_Exercise brief_:
Gather every line below that contains the word "Show" and copy each one in full. Capitalization counts.
**********
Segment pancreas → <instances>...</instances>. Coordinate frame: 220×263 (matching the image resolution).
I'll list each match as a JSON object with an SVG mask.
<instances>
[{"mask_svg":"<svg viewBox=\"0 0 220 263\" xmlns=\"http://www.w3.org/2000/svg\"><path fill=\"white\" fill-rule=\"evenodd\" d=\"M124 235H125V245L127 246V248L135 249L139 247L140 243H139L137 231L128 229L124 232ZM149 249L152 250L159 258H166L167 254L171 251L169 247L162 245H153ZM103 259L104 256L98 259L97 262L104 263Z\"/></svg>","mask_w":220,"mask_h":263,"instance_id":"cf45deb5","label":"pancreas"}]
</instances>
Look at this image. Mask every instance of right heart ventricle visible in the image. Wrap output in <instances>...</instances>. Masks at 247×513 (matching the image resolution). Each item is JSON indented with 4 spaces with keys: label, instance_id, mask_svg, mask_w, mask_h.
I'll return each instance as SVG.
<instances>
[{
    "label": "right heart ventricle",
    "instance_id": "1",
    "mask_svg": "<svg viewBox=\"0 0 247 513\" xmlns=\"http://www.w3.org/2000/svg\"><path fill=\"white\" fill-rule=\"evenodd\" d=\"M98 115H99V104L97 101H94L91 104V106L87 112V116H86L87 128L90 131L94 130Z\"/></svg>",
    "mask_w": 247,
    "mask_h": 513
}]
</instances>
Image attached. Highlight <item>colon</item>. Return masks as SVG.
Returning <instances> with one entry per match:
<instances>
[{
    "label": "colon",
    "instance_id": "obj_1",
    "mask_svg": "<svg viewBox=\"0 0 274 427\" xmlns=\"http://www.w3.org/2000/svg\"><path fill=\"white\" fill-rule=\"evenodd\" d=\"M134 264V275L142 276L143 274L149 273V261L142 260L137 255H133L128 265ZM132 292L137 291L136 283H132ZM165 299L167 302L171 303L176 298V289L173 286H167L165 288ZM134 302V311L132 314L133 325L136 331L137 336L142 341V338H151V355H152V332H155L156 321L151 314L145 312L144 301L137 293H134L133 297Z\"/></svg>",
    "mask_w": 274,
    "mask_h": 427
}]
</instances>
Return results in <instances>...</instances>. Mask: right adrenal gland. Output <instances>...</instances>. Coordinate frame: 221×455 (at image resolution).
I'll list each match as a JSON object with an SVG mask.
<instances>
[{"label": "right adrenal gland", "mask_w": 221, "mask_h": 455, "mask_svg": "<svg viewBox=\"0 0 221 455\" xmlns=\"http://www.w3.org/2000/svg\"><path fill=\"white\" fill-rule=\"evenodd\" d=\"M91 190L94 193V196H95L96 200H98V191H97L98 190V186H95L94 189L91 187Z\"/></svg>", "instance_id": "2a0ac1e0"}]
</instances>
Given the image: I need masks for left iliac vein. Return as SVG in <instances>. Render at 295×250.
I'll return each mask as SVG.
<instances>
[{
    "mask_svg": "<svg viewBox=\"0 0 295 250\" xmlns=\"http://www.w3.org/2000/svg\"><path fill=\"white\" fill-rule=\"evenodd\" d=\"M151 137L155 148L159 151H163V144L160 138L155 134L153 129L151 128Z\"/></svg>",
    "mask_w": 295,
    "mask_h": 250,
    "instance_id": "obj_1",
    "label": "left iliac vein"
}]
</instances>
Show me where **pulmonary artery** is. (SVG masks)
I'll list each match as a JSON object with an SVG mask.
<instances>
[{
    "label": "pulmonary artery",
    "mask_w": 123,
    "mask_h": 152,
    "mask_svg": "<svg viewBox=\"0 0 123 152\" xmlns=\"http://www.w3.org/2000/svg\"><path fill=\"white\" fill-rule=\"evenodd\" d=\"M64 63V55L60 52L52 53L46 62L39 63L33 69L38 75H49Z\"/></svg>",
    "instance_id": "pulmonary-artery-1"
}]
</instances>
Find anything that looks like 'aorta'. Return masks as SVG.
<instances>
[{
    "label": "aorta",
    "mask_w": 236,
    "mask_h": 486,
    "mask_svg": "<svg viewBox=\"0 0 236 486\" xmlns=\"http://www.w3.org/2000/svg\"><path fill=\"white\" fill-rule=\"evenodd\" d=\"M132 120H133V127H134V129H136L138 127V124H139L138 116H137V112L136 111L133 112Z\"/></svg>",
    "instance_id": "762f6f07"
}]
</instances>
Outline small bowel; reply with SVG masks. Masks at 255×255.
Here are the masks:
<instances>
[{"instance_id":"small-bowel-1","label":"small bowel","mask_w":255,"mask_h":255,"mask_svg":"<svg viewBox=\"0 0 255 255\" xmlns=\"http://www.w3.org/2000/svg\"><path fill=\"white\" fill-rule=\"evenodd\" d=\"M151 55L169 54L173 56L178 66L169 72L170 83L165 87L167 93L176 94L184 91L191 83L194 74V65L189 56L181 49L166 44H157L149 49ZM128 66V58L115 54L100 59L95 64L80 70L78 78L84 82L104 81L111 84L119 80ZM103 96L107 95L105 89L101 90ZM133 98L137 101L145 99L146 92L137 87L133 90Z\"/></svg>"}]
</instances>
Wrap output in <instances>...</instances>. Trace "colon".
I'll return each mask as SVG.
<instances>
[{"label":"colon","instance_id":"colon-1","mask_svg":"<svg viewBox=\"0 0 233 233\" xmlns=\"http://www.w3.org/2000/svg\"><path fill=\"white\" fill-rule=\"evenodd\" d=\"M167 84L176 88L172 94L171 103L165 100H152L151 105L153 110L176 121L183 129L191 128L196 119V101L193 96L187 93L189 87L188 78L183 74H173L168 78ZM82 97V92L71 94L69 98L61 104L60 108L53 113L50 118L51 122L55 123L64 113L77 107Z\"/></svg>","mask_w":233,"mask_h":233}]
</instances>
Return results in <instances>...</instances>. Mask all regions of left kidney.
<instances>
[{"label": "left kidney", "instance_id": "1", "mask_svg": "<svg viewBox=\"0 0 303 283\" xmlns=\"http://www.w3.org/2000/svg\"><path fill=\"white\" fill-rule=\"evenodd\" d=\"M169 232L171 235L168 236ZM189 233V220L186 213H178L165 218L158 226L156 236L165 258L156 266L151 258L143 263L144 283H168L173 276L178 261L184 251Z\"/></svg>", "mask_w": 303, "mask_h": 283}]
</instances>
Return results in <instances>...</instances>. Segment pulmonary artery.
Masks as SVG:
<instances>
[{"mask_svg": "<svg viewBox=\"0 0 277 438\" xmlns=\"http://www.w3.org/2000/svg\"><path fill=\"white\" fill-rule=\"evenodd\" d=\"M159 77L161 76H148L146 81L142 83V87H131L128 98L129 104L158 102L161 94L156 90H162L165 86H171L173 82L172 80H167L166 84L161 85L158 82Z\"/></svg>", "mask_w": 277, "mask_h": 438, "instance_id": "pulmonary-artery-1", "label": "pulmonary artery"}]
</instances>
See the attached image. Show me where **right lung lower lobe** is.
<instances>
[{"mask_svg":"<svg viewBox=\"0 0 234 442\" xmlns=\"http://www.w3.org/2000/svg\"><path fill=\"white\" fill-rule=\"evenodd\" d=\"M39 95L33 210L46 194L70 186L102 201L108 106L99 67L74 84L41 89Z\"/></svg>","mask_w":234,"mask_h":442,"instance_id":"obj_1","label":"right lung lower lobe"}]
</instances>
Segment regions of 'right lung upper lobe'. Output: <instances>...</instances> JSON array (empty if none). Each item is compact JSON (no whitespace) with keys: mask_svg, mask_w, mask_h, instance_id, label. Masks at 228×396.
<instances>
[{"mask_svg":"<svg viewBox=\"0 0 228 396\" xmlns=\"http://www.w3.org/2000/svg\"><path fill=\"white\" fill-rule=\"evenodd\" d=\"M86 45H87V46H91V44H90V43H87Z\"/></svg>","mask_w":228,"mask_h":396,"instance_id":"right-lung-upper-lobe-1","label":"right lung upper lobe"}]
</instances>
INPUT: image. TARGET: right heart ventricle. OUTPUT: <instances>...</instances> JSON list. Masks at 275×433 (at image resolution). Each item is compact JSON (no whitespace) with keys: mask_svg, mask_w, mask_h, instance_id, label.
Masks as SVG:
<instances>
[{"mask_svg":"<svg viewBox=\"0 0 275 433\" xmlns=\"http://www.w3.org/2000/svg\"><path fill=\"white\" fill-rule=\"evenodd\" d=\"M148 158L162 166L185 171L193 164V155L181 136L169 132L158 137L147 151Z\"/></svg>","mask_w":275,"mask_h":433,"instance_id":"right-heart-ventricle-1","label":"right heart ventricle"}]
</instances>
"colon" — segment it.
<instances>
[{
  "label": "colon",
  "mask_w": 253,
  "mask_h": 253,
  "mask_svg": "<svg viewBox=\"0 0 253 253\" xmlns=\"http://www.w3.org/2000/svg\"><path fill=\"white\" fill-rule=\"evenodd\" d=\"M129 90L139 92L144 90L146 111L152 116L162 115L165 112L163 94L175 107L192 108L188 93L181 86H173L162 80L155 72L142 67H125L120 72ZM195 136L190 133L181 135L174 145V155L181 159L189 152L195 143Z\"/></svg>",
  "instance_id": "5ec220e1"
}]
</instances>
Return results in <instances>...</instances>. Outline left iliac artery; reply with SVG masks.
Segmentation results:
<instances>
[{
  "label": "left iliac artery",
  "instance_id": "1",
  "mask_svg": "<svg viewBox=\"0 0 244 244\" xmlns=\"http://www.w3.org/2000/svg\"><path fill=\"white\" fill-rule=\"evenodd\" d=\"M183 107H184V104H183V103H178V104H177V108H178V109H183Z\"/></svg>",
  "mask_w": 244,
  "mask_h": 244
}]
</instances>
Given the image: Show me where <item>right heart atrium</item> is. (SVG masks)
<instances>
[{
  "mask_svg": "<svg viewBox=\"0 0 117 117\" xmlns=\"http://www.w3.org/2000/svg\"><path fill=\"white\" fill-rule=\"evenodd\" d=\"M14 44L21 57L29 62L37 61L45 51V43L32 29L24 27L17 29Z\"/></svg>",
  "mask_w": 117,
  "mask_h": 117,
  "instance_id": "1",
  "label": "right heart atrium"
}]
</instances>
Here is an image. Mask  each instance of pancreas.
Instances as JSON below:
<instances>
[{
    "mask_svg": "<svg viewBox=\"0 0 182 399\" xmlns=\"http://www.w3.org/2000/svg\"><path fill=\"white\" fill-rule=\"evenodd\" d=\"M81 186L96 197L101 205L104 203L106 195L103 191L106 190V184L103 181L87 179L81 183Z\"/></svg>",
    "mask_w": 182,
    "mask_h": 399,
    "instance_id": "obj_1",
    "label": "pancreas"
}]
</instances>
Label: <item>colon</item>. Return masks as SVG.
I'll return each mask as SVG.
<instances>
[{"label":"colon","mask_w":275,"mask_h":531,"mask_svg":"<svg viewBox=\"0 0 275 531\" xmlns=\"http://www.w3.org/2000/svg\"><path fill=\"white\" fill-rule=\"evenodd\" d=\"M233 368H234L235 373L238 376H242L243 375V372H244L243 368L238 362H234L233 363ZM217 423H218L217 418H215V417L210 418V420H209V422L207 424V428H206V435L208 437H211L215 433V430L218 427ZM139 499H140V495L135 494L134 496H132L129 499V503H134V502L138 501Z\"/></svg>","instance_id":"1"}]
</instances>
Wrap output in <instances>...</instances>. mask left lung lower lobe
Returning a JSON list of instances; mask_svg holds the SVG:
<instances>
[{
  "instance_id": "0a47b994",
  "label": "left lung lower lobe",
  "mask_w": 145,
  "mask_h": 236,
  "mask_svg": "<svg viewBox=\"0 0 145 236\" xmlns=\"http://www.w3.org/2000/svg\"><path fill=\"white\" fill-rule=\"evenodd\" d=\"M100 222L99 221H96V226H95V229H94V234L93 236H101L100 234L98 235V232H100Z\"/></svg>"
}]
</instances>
**********
_Task solution_:
Show me where **pulmonary artery** is. (SVG masks)
See the attached image. Show me where **right lung lower lobe** is.
Given the image: Show me where <item>right heart atrium</item> is. (SVG masks)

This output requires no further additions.